A limousine drove her back to the Chiang Kai-shek International Airport. The only trouble was finding her invisible jet. It had somehow been moved during her absence, and since no one could see it they had no easy way of finding it. Airport workers fanned out in every direction like blind men, their outstretched arms searching for the vanished jet.
Eventually they found it parked on a nearby rice field. It was a lot of work to pull it back onto the tarmac, but after hours of labor they succeeded in positioning it at the end of a runway. At least they thought they had positioned it at the end of a runway. Not being able to see it, it was difficult to tell.
After this they led the heavily sedated Wonder Woman to her invisible jet.
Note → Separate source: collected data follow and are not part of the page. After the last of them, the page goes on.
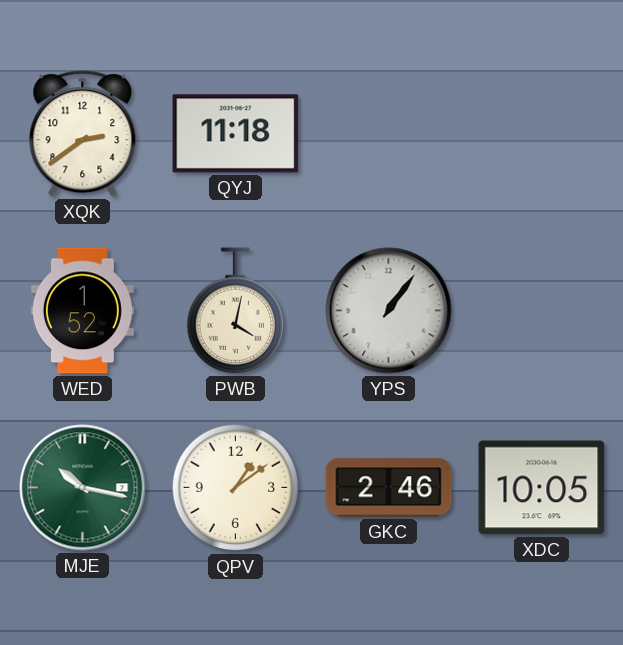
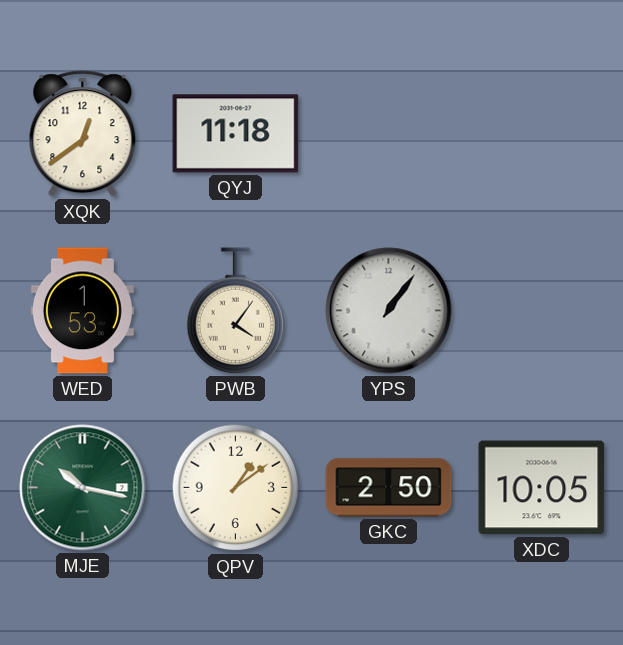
XQK: 2:39 -> 12:39
WED: 1:52 -> 1:53
PWB: 4:02 -> 4:06
GKC: 2:46 -> 2:50
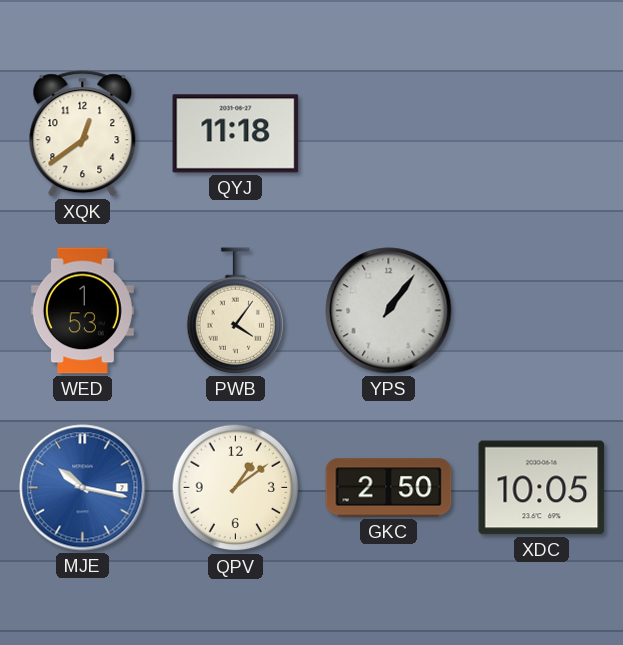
MJE dial: green -> blue
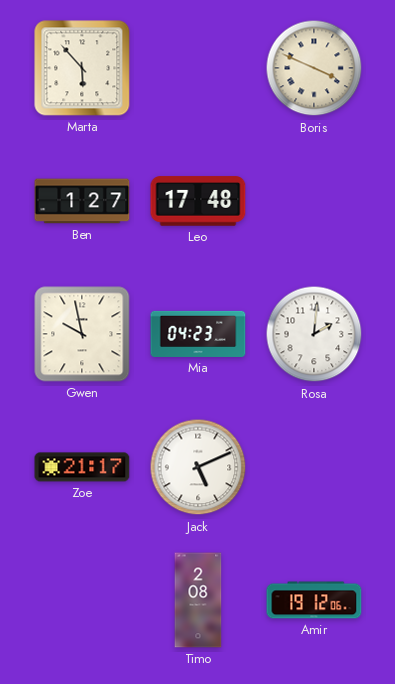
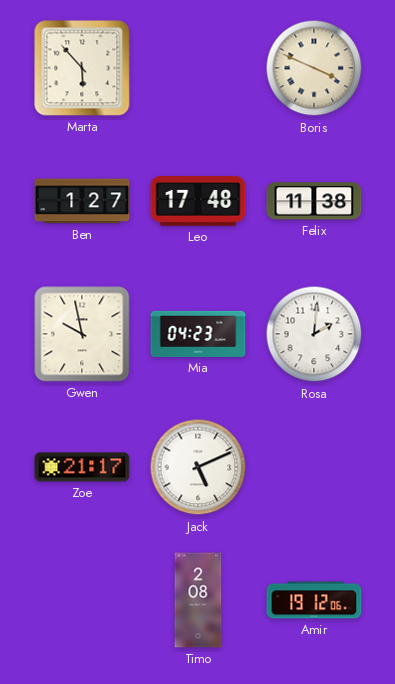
Felix: none -> 11:38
As they did so she rambled on incoherently about cannibalism and poisoners, most of her words slurred and indistinct. "You killd em," muttered the Amazonian, "Yer guys killd... superdrink... what cud I do..."
Nearly tranquilized into unconsciousness, she unsteadily climbed the invisible ladder up into the cockpit of her invisible jet. She muttered some kind of farewell as the invisible cockpit (they assumed) closed, and then they heard the sound of engines. President Chiang Ching-kuo was not there to witness her departure, as the deaths of both Superman and Batman were seen as a major loss of face for the Republic of China.
The roar of invisible engines cut through the chatter, and Wonder Woman began to accelerate down the runway. It was only as she thus accelerated that the crowd noticed her form begin to slump over the invisible controls. Had she fainted again? Was it the sedatives? For a moment she ascended upward at a ninety degree angle - perhaps a hundred feet or so from the ground - and then, to everyone's horror, the sound of her engines ceased, and she began to descend backwards towards the airport.
Then there was a great explosion, and Wonder Woman was no more.
"Fuck," said the suited man in English, "How am I supposed to explain this?"
"Sure, everything's fine, sir," answered the man in the TECO office, "Nothing to worry about. Superman just had a bit of indigestion at the dinner. Batman? He... might have caused some indigestion. Wonder Woman is at the airport now, on the runway. Nothing to worry about at all."
And with that the head of the TECO office said his goodbyes and hung up. I am so fired, he thought. And in a couple days the other three will be here.
The really annoying thing about an invisible jet is finding and disposing of all the wreckage. Wonder Woman had been incinerated in the explosion, so all that remained was finding all the parts of her jet, and depositing them in the nearest landfill.
Batman's remains mostly took care of themselves. When the police returned to Snake Alley, the rest of him had been consumed. His fried bits had been eaten, and his bones had been used for soup. For days the "giant bat pot" was the talk of the town.
Superman's corpse was the only real problem. His body didn't decay in the normal fashion, and the authorities worried that his corpse would stand as evidence against them. Then, in an inspired decision, they dressed him as Chiang Kai-shek and bronzed him. He remains to this day in front of the National Palace Museum, where he gazes down upon Chinese and non-Chinese visitors alike. It was decided that this was the best way to honor the Man of Steel, since his love for his Chinese brothers and sisters was well known.
"I am so fired," said the head of the TECO office as he looked upon the statue for the first time. "I think it's time I took that vacation I've got coming. I'd rather not be around when the next set of superheroes arrive!"